CHARLOTTE, N.C. — NASCAR Chairman Jim France had a stronger second day of testimony Wednesday as the final witness called by Michael Jordan's side in the federal antitrust lawsuit against the racing series, explaining that advice from his late parents helped shape his stance against granting teams permanent charters in the new revenue-sharing model.
NASCAR attorney Christopher Yates opened the eighth day of the trial by asking the soft-spoken France how old he is — 81 — and if he wears hearing aids — he does — as he walked France through a background that included working for the family business in various roles since high school and following a stint serving in Vietnam.
NASCAR, the largest motorsports series in the United States, was founded in 1948 by Bill France Sr. and remains privately owned by the Florida-based France family. Jim France said he was raised with two core principles passed down from his parents.
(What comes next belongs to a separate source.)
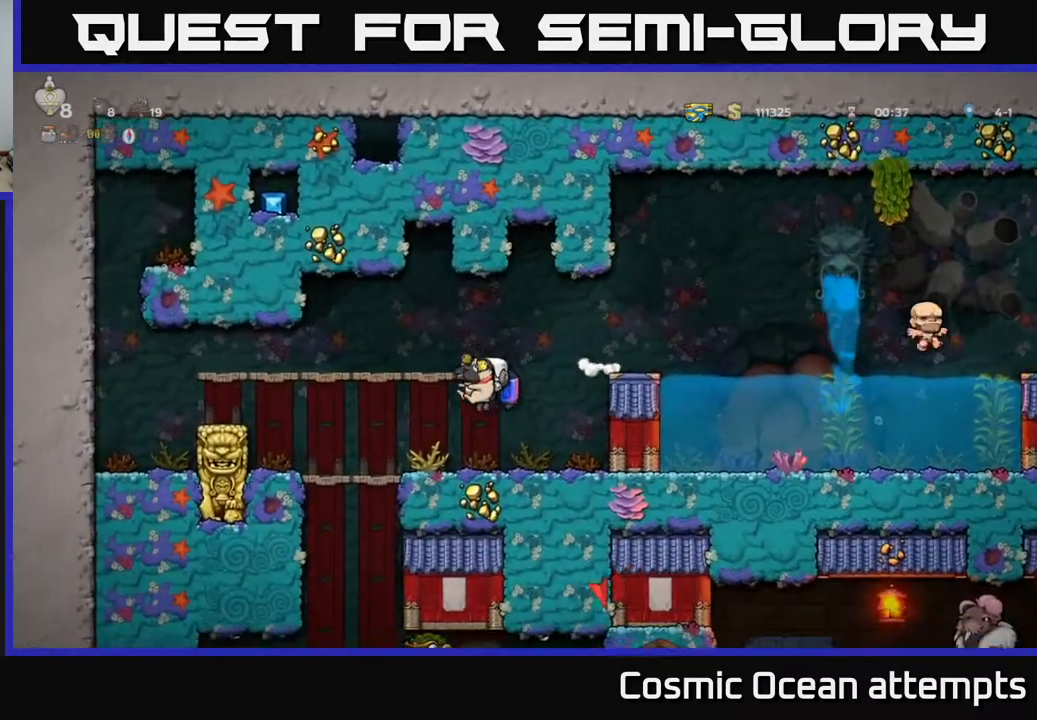
{"buttons": [], "right_stick": "center", "events": [[250, "DPAD_DOWN", "down"], [250, "DPAD_LEFT", "up"], [317, "A", "down"], [367, "A", "up"], [400, "DPAD_DOWN", "up"]]}
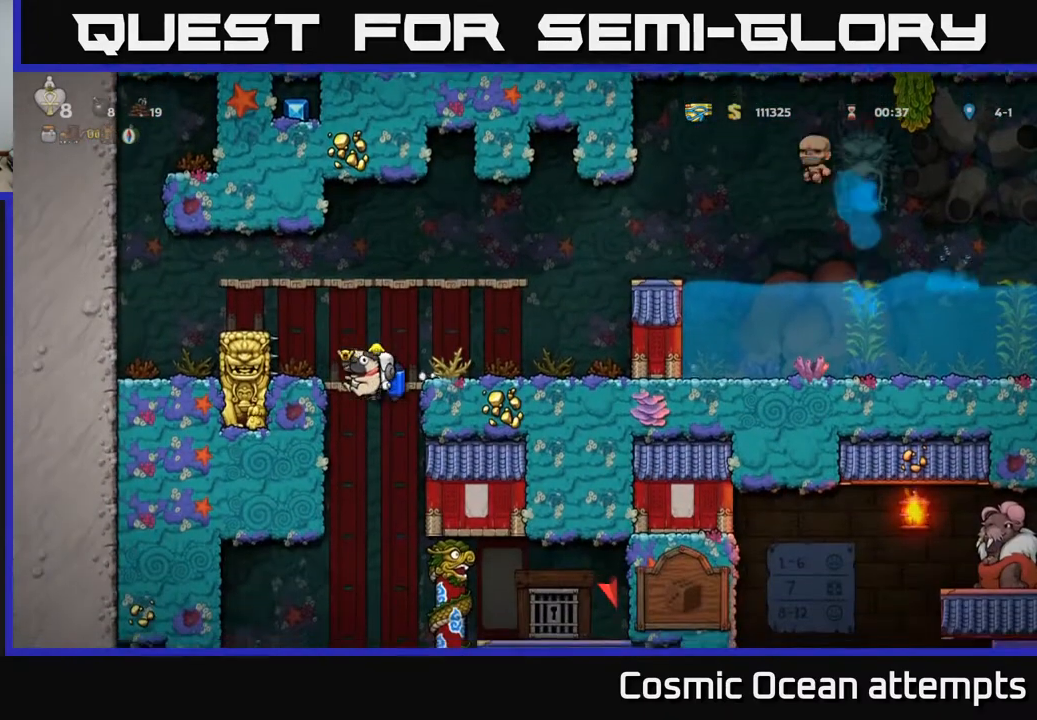
{"buttons": [], "right_stick": "center", "events": [[333, "A", "down"], [400, "A", "up"]]}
His mother, credited with helping her husband build NASCAR from nothing, told her two sons to always pay their bills. Bill France Sr. advised them to ''do what you say you're going to do.''
It was those two principles that led to France's refusal to budge on permanent charters in the 2025 revenue-sharing agreement.
''I've just seen so much change over the years and things are changing at a fast pace and I don't know how to put something in place — I don't know how we could come to an agreement that covers forever,'' he testified.
He later tied it directly to his parents' advice.
''I don't have a sightline for the future and I don't feel comfortable making a promise I can't keep forever,'' he testified.